Data for processing:

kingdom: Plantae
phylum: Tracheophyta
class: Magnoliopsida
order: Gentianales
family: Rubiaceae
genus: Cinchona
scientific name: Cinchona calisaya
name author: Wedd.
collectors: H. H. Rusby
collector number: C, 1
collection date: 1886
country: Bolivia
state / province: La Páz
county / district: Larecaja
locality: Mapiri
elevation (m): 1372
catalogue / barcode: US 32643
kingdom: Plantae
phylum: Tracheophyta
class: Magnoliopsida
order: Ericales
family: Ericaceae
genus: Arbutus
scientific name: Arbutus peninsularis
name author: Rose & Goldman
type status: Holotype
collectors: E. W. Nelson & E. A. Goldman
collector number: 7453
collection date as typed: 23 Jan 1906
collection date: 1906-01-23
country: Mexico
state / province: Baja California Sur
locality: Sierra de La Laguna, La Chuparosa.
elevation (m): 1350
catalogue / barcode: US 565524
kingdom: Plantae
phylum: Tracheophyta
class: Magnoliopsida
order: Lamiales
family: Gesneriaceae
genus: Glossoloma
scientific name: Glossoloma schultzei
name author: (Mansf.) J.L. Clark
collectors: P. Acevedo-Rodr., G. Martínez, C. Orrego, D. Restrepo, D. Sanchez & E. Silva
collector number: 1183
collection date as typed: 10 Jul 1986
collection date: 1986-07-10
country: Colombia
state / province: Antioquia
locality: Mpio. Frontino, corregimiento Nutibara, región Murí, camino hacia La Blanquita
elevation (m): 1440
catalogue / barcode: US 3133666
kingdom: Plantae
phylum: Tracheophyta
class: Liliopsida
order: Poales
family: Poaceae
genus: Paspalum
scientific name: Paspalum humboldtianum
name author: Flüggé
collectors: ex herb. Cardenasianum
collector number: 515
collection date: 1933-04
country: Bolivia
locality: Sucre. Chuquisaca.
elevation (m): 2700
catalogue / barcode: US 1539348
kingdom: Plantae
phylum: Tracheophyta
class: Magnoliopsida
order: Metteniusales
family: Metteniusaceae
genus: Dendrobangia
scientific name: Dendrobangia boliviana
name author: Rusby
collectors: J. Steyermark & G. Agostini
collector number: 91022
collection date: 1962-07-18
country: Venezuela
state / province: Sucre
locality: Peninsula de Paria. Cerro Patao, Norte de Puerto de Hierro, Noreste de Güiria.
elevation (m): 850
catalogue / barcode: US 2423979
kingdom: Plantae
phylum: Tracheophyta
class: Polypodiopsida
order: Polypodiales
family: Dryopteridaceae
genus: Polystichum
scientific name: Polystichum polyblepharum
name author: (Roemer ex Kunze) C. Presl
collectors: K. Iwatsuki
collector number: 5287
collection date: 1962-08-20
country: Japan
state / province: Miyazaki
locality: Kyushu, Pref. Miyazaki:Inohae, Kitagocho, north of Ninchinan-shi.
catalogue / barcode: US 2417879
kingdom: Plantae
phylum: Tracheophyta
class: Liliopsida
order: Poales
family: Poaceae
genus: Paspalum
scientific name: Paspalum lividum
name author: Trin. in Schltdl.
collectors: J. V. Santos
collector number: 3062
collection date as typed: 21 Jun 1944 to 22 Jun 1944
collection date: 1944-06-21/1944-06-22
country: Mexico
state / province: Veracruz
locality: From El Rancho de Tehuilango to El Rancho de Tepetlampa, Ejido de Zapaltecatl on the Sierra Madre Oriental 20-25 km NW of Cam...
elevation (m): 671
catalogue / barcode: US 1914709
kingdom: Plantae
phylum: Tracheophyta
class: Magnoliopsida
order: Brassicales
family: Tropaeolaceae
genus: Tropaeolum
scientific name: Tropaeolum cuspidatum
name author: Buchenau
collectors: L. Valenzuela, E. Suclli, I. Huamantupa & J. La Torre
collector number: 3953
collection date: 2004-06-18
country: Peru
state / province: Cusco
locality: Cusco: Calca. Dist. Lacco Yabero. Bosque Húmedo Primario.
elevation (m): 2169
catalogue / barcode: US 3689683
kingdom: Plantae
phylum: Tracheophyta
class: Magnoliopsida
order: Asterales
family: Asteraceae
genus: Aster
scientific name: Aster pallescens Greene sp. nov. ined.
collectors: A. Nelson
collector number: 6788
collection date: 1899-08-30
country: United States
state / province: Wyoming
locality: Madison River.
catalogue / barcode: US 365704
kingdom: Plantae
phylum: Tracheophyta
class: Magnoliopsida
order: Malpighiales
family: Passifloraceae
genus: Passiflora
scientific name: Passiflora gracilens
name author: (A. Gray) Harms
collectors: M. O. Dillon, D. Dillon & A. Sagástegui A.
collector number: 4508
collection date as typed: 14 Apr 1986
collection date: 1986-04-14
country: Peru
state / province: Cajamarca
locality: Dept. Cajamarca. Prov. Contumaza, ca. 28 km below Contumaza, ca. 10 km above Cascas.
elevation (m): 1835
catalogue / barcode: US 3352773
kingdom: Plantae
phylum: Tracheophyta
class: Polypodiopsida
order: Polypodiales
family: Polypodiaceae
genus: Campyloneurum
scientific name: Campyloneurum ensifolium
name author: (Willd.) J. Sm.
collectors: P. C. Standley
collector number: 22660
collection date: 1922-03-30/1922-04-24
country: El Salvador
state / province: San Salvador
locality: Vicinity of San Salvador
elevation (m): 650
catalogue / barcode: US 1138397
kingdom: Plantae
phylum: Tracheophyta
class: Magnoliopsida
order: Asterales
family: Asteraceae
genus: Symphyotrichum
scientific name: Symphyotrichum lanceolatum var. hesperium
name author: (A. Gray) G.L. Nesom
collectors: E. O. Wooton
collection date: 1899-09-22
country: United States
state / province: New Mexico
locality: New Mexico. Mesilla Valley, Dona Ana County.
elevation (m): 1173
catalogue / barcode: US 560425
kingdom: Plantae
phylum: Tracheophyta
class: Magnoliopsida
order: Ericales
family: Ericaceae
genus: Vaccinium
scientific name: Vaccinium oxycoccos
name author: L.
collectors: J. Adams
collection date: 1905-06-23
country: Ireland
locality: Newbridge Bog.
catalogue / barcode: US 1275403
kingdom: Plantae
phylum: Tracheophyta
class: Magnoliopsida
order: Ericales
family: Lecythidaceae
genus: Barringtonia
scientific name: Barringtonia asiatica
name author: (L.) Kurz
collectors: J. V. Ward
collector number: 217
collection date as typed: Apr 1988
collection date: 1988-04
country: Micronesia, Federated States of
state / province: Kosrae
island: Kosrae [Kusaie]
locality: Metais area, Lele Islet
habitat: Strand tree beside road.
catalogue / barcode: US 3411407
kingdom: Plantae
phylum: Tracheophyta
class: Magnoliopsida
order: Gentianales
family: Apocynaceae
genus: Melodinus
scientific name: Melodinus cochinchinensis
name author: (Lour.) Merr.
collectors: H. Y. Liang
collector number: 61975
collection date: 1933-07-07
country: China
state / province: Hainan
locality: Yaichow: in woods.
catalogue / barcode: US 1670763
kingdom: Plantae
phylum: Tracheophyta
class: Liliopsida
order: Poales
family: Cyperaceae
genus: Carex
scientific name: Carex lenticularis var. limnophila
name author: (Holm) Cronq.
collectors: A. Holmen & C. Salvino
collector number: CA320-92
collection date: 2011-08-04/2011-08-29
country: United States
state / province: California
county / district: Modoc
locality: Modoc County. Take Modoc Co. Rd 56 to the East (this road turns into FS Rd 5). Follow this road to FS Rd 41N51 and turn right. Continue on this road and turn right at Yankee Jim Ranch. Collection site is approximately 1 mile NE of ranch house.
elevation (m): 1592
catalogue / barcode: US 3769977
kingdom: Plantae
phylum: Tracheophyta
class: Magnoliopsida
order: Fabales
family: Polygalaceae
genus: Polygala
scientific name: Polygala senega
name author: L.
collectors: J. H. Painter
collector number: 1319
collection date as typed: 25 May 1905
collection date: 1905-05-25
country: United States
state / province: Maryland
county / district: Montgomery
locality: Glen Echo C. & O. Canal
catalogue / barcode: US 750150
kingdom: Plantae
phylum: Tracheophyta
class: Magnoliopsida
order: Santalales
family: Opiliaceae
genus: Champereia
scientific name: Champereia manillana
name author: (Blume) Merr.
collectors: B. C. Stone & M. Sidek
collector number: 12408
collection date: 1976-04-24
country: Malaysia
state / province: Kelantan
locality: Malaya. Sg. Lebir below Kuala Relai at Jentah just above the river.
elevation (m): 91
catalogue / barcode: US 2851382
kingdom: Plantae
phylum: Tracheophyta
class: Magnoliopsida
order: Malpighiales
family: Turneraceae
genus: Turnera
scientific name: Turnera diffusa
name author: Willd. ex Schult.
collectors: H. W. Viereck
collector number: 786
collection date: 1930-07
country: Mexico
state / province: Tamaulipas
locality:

Exercise aim: Change "collection date" to "date collected" in the entries, starting with the line that contains "locality: Glen Echo C. & O. Canal" and going on through the end of the entries, and give those lines again with nothing else altered.

Written answer:
locality: Glen Echo C. & O. Canal
catalogue / barcode: US 750150
kingdom: Plantae
phylum: Tracheophyta
class: Magnoliopsida
order: Santalales
family: Opiliaceae
genus: Champereia
scientific name: Champereia manillana
name author: (Blume) Merr.
collectors: B. C. Stone & M. Sidek
collector number: 12408
date collected: 1976-04-24
country: Malaysia
state / province: Kelantan
locality: Malaya. Sg. Lebir below Kuala Relai at Jentah just above the river.
elevation (m): 91
catalogue / barcode: US 2851382
kingdom: Plantae
phylum: Tracheophyta
class: Magnoliopsida
order: Malpighiales
family: Turneraceae
genus: Turnera
scientific name: Turnera diffusa
name author: Willd. ex Schult.
collectors: H. W. Viereck
collector number: 786
date collected: 1930-07
country: Mexico
state / province: Tamaulipas
locality:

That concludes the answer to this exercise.